Wines, like people, are a reflection of their origin and evolution. The Debate are Napa Valley wines crafted by respected winemaker Jean Hoefliger (Lynch-Bages, Newton Vineyard, Alpha Omega, AXR, Harbison and many others). The Debate focuses on the unique terroirs of single vineyard sites for Cabernet Sauvignon & Cabernet Franc exclusively.
The Debate began in 2010 when two friends brought their unique perspectives together to create thought provoking and delicious wines that extend beyond the sense of taste to the thrill of telling stories and the art of listening. By selecting three different vineyards with three different expressions of Napa Valley Cabernet Sauvignon and Cabernet Franc, the Debate seeks to point out the diversity of terroir as well as the diversity of people.
We live in an age where less and less time is spent at the dinner table discussing these different points of view. The Debate mission is to bring people together to share a glass of wine to discuss and debate just as our team does. Every vintage of The Debate is wrapped in newspaper with “The Debates” of the vintage. Whether its politics, sports, pop-culture or world events, you have the opportunity to reminisce a time, a place and a vintage in history with the people around you.
One of the most prestigious wines of the world capable of great power and grace, Napa Valley Cabernet is a leading force in the world of fine, famous, collectible red wine. Today the Napa Valley and Cabernet Sauvignon are so intrinsically linked that it is difficult to discuss one without the other. But it wasn’t until the 1970s that this marriage came to light; sudden international recognition rained upon Napa with the victory of the Stag’s Leap Wine Cellars 1973 Cabernet Sauvignon in the 1976 Judgement of Paris.

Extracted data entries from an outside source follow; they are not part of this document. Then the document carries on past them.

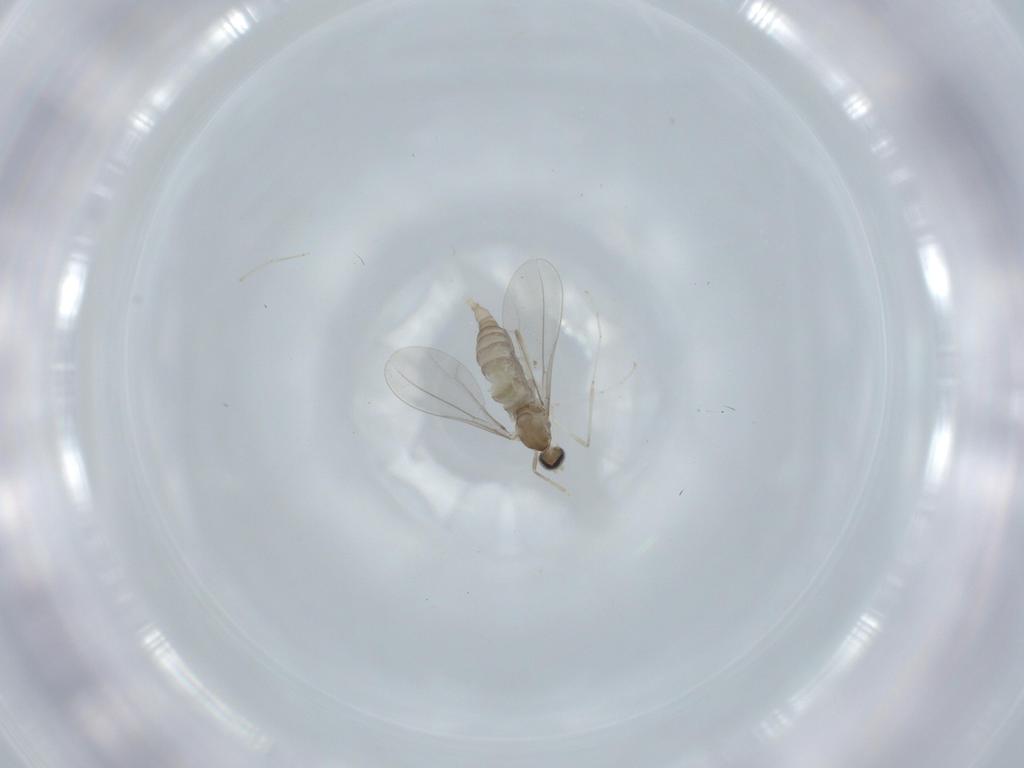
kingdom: Animalia
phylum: Arthropoda
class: Insecta
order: Diptera
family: Cecidomyiidae
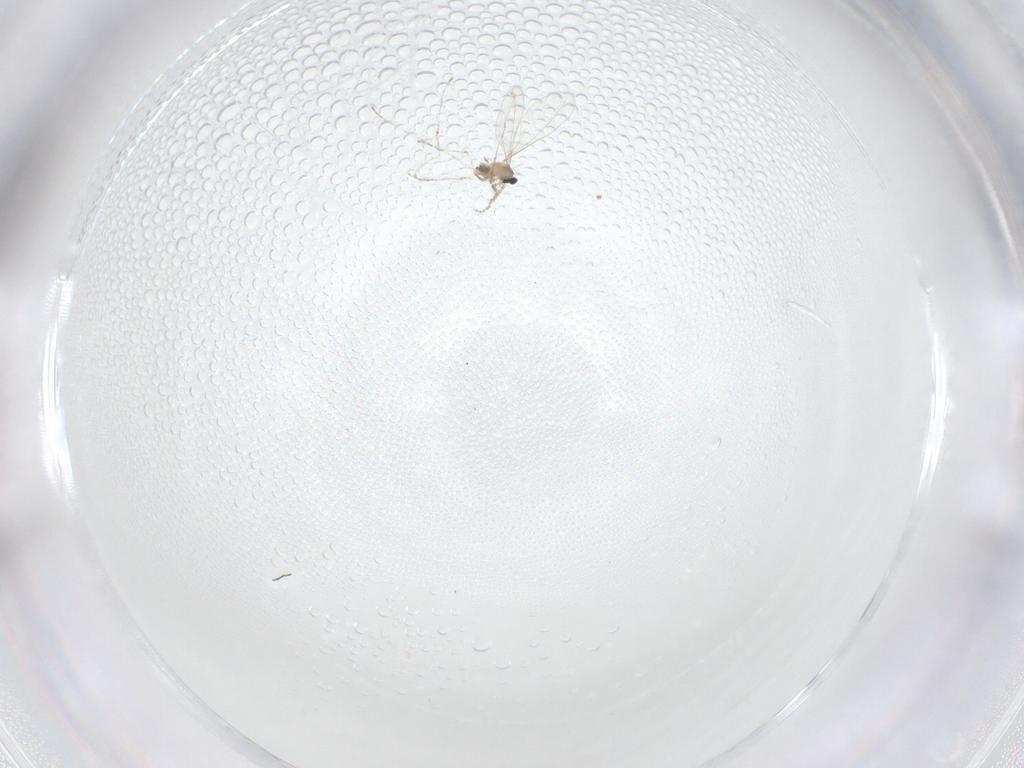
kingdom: Animalia
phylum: Arthropoda
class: Insecta
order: Diptera
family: Cecidomyiidae
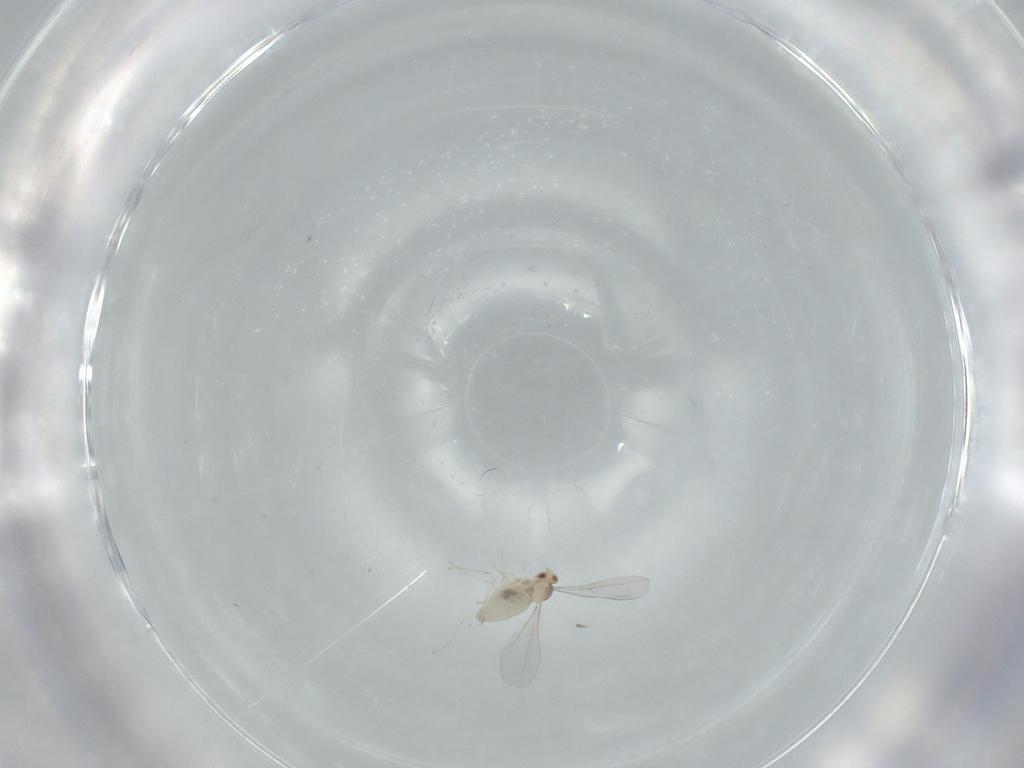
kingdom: Animalia
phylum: Arthropoda
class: Insecta
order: Diptera
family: Cecidomyiidae
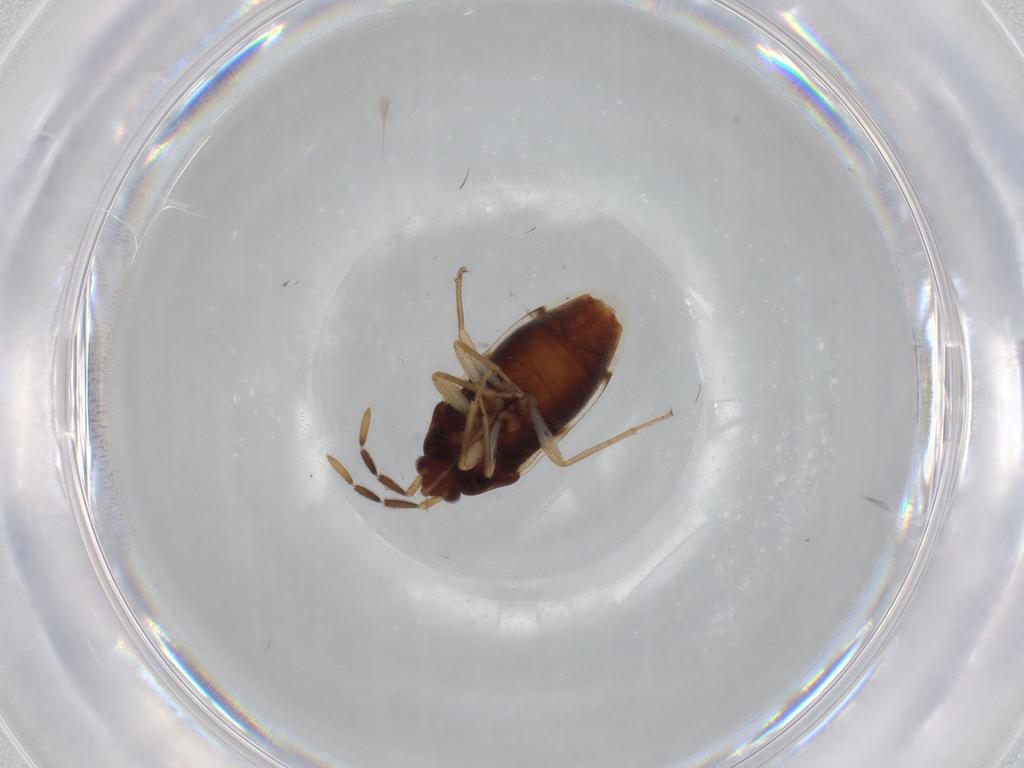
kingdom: Animalia
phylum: Arthropoda
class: Insecta
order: Hemiptera
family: Rhyparochromidae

Cabernet Sauvignon undoubtedly dominates Napa Valley today, covering half of the land under vine, commanding the highest prices per ton and earning the most critical acclaim. Cabernet Sauvignon’s structure, acidity, capacity to thrive in multiple environs and ability to express nuances of vintage make it perfect for Napa Valley where incredible soil and geographical diversity are found and the climate is perfect for grape growing. Within the Napa Valley lie many smaller sub-AVAs that express specific characteristics based on situation, slope and soil—as a perfect example, Rutherford’s famous dust or Stags Leap District's tart cherry flavors.